Microsoft’s Jason Zander has published an account of what went wrong yesterday, causing failure of many Azure services for a number of hours. The incident is described as running from 0.51 AM to 11.45 AM on November 19th though the actual length of the outage varied; an Azure application which I developed was offline for 3.5 hours.
Customers are not happy. From the comments:
So much for traffic manager for our VM’s running SQL server in a high availability SQL cluster $6k per month if every data center goes down. We were off for 3 hrs during the worst time of day for us; invoicing and loading for 10,000 deliveries. CEO is wanting to pull us out of the cloud.
So what went wrong? It was a bug in an update to the Storage Service, which impacts other services such as VMs and web sites since they have a dependency on the Storage Service. The update was already in production but only for Azure Tables; this seems to have given the team the confidence to deploy the update generally but a bug in the Blob service caused it to loop and stop responding.
Here is the most troubling line in Zander’s report:
Unfortunately the issue was wide spread, since the update was made across most regions in a short period of time due to operational error, instead of following the standard protocol of applying production changes in incremental batches.
In other words, this was not just a programming error, it was an operational error that meant the usual safeguards whereby a service in one datacenter takes over when another fails did not work.

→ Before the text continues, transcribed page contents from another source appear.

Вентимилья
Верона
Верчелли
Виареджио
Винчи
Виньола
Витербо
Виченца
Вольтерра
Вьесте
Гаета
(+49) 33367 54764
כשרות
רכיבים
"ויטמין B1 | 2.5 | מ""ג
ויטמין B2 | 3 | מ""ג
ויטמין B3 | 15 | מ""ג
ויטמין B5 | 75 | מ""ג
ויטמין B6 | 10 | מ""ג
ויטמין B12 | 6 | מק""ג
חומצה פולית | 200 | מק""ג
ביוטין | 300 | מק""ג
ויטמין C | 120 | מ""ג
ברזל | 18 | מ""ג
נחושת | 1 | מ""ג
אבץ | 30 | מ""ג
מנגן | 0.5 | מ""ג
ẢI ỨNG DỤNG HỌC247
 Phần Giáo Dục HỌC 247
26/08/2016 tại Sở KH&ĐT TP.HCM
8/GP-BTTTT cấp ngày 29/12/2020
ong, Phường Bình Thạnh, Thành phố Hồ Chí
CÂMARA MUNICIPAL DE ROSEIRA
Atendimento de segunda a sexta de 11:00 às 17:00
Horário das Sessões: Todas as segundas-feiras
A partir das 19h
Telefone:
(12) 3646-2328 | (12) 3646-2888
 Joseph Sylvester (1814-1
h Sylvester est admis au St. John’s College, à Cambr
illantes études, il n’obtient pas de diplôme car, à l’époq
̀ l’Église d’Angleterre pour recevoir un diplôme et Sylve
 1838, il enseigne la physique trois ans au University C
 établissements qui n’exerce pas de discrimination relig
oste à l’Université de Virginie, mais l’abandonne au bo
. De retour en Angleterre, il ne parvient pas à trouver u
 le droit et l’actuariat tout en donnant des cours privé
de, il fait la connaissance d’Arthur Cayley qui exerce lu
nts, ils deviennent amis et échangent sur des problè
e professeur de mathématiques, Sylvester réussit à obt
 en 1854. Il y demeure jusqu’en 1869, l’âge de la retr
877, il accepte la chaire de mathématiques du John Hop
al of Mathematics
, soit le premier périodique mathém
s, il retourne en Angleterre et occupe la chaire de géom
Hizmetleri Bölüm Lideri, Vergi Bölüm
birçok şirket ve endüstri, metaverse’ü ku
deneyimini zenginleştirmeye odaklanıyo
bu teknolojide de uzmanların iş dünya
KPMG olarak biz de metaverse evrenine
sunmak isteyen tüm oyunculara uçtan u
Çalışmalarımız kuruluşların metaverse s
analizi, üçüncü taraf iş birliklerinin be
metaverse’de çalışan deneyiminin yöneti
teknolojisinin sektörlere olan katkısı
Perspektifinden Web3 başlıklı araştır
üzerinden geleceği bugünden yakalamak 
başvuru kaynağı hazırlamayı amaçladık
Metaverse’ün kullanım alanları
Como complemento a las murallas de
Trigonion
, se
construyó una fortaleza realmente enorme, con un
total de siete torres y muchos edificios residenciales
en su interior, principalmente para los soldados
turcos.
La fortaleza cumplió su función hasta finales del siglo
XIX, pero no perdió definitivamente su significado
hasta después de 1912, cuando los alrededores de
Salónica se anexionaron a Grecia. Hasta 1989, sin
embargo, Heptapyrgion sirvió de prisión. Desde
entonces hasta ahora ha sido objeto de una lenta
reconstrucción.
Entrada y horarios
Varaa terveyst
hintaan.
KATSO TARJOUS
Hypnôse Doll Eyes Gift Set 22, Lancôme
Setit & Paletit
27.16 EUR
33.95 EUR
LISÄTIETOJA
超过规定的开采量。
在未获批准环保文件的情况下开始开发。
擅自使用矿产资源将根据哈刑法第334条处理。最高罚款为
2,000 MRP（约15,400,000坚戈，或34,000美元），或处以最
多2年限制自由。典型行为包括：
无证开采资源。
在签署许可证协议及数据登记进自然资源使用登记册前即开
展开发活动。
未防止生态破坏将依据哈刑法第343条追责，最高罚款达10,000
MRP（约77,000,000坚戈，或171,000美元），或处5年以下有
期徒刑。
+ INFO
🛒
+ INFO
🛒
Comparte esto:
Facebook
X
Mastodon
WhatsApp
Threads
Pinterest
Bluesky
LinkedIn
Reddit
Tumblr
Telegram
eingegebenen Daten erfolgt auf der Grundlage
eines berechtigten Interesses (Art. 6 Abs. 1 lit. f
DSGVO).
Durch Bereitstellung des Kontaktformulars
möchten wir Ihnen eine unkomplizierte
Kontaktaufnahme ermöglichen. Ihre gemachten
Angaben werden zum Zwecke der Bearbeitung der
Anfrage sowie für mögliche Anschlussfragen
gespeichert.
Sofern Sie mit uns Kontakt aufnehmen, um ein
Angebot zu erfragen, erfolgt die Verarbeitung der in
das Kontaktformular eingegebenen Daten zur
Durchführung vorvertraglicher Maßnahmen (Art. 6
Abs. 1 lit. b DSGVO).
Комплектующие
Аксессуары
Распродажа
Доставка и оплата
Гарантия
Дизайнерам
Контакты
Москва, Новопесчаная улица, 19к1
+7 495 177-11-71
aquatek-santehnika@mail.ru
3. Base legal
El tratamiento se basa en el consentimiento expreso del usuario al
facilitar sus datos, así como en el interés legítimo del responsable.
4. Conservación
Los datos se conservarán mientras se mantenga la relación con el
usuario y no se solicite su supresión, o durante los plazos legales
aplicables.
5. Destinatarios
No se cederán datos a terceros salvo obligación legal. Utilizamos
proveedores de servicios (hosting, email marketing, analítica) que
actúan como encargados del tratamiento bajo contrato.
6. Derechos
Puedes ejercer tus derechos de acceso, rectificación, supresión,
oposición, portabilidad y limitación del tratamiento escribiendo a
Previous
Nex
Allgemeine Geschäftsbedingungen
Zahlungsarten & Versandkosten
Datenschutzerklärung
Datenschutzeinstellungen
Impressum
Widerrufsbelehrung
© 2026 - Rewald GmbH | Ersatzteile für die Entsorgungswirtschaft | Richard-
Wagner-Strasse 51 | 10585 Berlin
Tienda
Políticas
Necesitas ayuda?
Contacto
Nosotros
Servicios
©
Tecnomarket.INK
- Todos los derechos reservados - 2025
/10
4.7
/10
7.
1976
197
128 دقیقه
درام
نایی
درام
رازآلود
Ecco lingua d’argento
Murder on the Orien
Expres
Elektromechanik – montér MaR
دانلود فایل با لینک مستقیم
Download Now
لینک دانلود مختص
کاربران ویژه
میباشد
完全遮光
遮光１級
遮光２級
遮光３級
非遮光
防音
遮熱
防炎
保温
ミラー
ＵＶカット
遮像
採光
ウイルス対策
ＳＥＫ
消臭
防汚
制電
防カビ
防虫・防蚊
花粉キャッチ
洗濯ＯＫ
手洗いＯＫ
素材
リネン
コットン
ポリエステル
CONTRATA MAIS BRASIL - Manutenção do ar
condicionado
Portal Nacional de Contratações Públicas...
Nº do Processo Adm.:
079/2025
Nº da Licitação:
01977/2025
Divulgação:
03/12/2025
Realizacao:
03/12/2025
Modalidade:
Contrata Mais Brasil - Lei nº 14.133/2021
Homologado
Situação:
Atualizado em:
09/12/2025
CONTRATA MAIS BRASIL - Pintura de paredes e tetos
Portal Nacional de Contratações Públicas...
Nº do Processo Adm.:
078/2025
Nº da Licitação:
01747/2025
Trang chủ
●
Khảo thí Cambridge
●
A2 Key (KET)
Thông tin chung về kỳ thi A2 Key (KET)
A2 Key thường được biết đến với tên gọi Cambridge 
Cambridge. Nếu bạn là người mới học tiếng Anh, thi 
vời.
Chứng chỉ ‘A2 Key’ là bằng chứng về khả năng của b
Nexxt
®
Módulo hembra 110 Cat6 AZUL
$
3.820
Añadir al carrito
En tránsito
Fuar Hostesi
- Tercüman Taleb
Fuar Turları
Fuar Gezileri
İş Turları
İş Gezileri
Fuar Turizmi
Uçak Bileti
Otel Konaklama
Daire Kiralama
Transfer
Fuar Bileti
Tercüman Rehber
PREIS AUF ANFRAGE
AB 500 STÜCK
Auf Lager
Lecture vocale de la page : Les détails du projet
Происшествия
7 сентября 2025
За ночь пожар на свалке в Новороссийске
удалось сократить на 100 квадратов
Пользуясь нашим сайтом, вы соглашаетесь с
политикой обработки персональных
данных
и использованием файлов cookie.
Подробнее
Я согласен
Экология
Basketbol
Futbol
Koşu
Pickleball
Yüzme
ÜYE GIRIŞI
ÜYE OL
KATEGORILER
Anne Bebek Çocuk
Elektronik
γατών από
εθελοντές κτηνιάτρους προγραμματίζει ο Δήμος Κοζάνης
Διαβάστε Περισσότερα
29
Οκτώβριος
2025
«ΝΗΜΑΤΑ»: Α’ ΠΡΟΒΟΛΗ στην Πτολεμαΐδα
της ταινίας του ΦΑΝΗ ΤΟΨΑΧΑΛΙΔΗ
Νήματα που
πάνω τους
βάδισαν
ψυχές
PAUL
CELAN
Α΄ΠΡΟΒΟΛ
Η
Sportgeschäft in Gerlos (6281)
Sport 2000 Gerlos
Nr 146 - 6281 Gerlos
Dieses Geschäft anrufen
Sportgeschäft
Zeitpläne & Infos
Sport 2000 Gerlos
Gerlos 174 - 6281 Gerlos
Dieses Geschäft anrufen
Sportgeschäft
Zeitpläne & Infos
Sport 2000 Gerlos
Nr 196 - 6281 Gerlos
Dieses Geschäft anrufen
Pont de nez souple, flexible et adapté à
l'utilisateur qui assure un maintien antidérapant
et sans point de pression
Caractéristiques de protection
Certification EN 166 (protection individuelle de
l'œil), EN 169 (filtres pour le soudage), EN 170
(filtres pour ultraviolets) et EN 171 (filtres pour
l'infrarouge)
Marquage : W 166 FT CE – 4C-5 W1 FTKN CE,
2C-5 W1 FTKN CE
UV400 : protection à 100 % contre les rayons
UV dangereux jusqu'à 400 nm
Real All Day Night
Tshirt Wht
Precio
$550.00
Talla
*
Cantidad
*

Then there is the issue of communication. This is critical since while customers understand that sometimes things go wrong, they feel happier if they know what is going on. It is partly human nature, and partly a matter of knowing what mitigating action you need to take.
In this case Azure’s Service Health Dashboard failed:
There was an Azure infrastructure issue that impacted our ability to provide timely updates via the Service Health Dashboard. As a mitigation, we leveraged Twitter and other social media forums.
This is an issue I see often; online status dashboards are great for telling you all is well, but when something goes wrong they are the first thing to fall over, or else fail to report the problem. In consequence users all pick up the phone simultaneously and cannot get through. Twitter is no substitute; frankly if my business were paying thousands every month to Microsoft for Azure services I would find it laughable to be referred to Twitter in the event of a major service interruption.
Zander also says that customers were unable to create support cases. Hmm, it does seem to me that Microsoft should isolate its support services from its production services in some way so that both do not fail at once.
Still, of the above it is the operational error that is of most concern.
What are the wider implications? There are two takes on this. One is to say that since Azure is not reliable try another public cloud, probably Amazon Web Services. My sense is that the number and severity of AWS outages has reduced over the years. Inherently though, it is always possible that human error or a hardware failure can have a cascading effect; there is no guarantee that AWS will not have its own equally severe outage in future.
The other take is to give up on the cloud, or at least build in a plan B in the event of failure. Hybrid cloud has its merits in this respect.
My view in general though is that cloud reliability will get better and that its benefits exceed the risk – though when I heard last week, at Amazon Re:Invent, of large companies moving their entire datacenter infrastructure to AWS I did think to myself, “that’s brave”.
Finally, for the most critical services it does make sense to spread them across multiple public clouds (if you cannot fallback to on-premises). It should not be necessary, but it is.